Em Valência, há ruas barricadas, árvores cortadas a impedir a passagem e o comércio está fechado, disse Fátima Loreto, que contou que há quatro dias que não sai de casa, por recear a violência.
Na capital, algumas lojas estão abertas, outras fechadas, e a escassez de produtos de primeira necessidade é generalizada.
Fernando Campos, que trabalha numa empresa de distribuição, descreveu que “praticamente não há frutas e legumes hoje”.
Fátima Loreto relatou que, nos últimos dias, têm surgido críticas de portugueses na Venezuela que consideram que o Governo português deveria ter “uma atitude mais firme e pronunciar-se contra a Constituinte de Maduro”.
“Eu tenho dito para terem calma, porque o nosso Governo está connosco”, sublinhou.

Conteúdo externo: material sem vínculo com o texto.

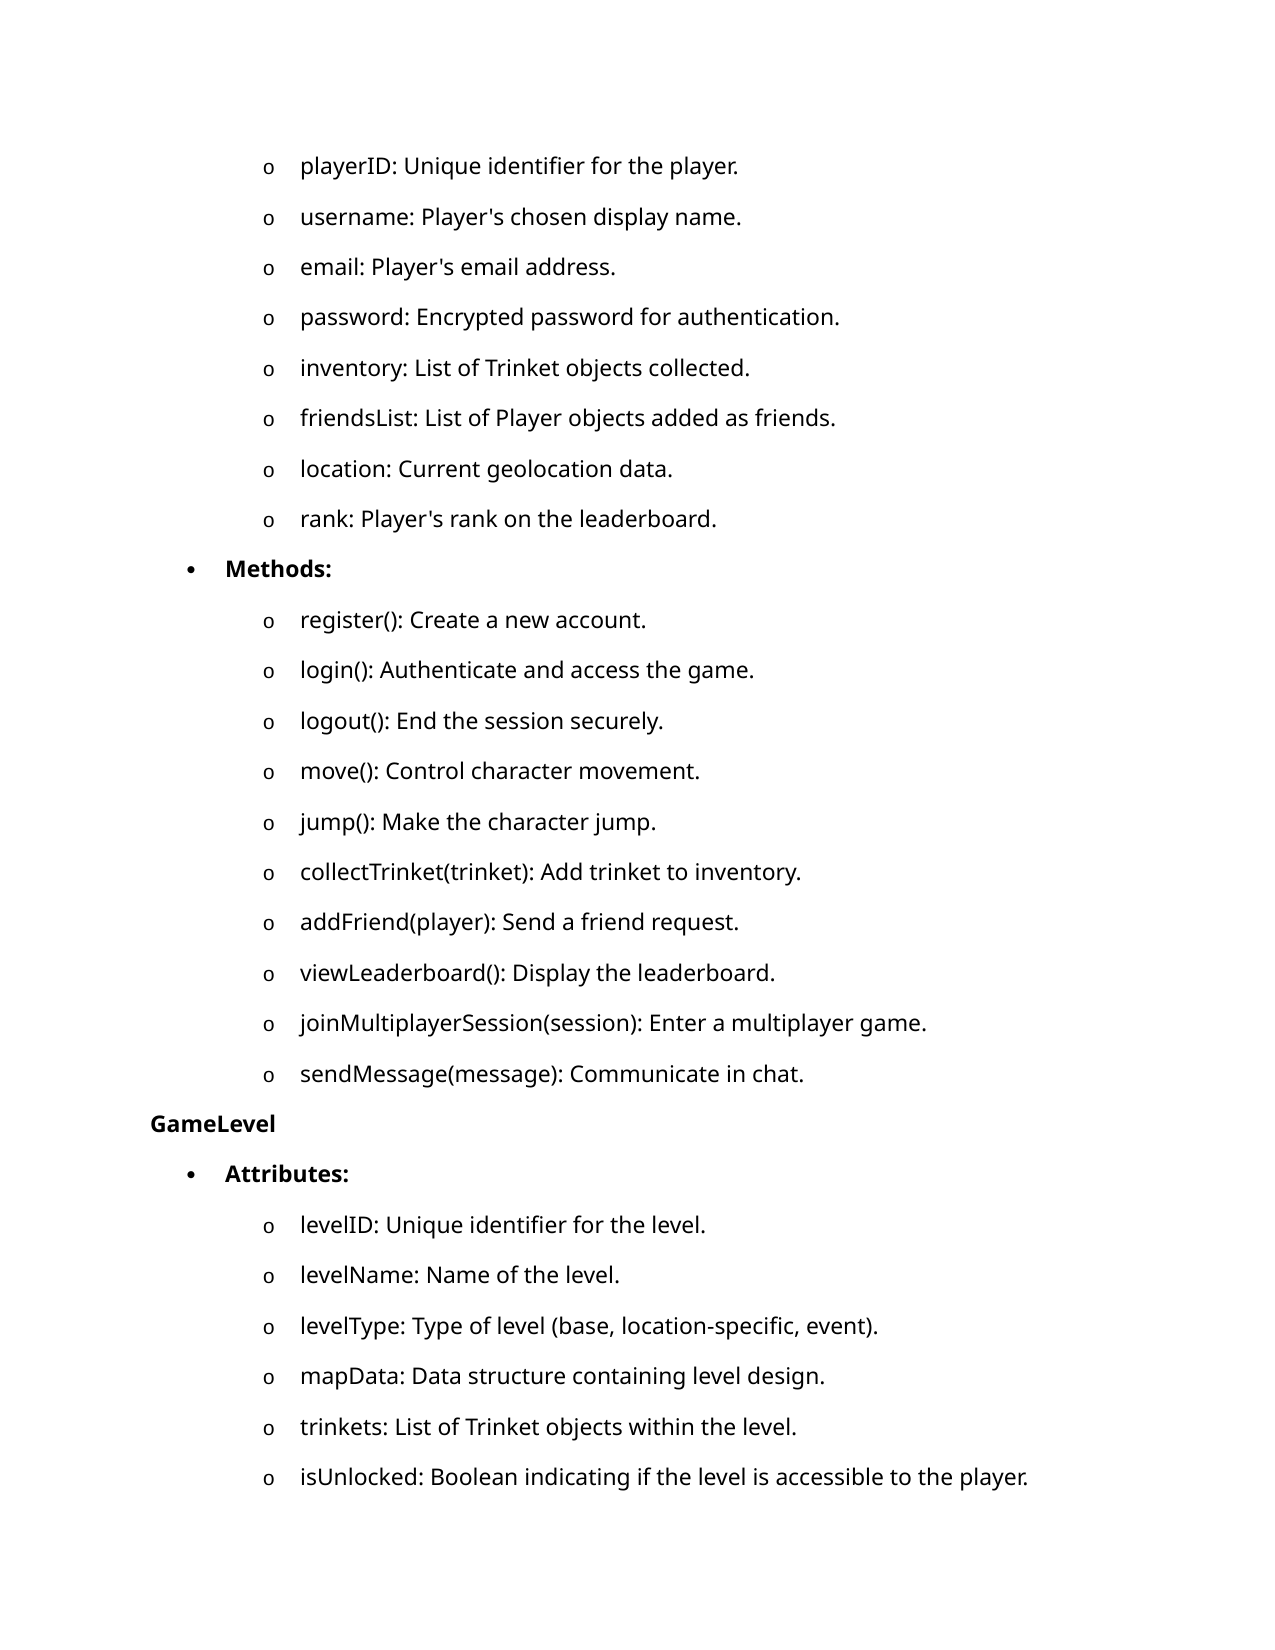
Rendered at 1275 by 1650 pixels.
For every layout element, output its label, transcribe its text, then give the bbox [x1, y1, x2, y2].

list register(): Create a new account. [262, 604, 1125, 635]
list inventory: List of Trinket objects collected. [262, 352, 1125, 383]
list isUnlocked: Boolean indicating if the level is accessible to the player. [262, 1461, 1125, 1492]
list playerID: Unique identifier for the player. [262, 150, 1125, 181]
list levelName: Name of the level. [262, 1259, 1125, 1290]
list Attributes: [187, 1158, 1125, 1189]
list viewLeaderboard(): Display the leaderboard. [262, 957, 1125, 988]
list joinMultiplayerSession(session): Enter a multiplayer game. [262, 1007, 1125, 1038]
list Methods: [187, 553, 1125, 584]
list logout(): End the session securely. [262, 704, 1125, 736]
list trinkets: List of Trinket objects within the level. [262, 1410, 1125, 1442]
text GameLevel [150, 1108, 1125, 1139]
list username: Player's chosen display name. [262, 200, 1125, 232]
list levelID: Unique identifier for the level. [262, 1209, 1125, 1240]
list addFriend(player): Send a friend request. [262, 906, 1125, 937]
list login(): Authenticate and access the game. [262, 654, 1125, 685]
list password: Encrypted password for authentication. [262, 301, 1125, 332]
list friendsList: List of Player objects added as friends. [262, 402, 1125, 433]
list location: Current geolocation data. [262, 452, 1125, 484]
list mapData: Data structure containing level design. [262, 1360, 1125, 1391]
list jump(): Make the character jump. [262, 805, 1125, 837]
list sendMessage(message): Communicate in chat. [262, 1057, 1125, 1089]
list rank: Player's rank on the leaderboard. [262, 503, 1125, 534]
list email: Player's email address. [262, 251, 1125, 282]
list collectTrinket(trinket): Add trinket to inventory. [262, 856, 1125, 887]
list levelType: Type of level (base, location-specific, event). [262, 1309, 1125, 1341]
list move(): Control character movement. [262, 755, 1125, 786]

Num comunicado divulgado hoje de manhã pelo Ministério dos Negócios Estrangeiros, o executivo português “lamenta profundamente a evolução dos acontecimentos na Venezuela”.
O Governo reitera que “a gravidade da crise económica e social que atinge o povo venezuelano só poderá ser debelada mediante um compromisso político inclusivo que envolva o regresso à normalidade constitucional e no quadro de um calendário eleitoral mutuamente acordado entre as partes, bem como no pleno respeito pelos direitos humanos, pela separação de poderes, pelo livre exercício dos direitos civis e políticos e, em geral, pelos princípios do estado de direito”.
Pelo menos dez pessoas morreram, na sequência de confrontos, durante a jornada eleitoral, indicou o Ministério Público venezuelano.
A convocatória para a eleição foi feita a 1 de maio pelo Presidente, Nicolás Maduro, com o principal objetivo de alterar a Constituição em vigor, nomeadamente os aspetos relacionados com as garantias de defesa e segurança da nação, entre outros pontos.
A oposição venezuelana acusa Nicolás Maduro de pretender usar a reforma para instaurar no país um regime cubano e perseguir, deter e calar as vozes dissidentes.
Mais de cem pessoas foram mortas nos protestos antigovernamentais que têm agitado a Venezuela desde o passado dia 1 de abril.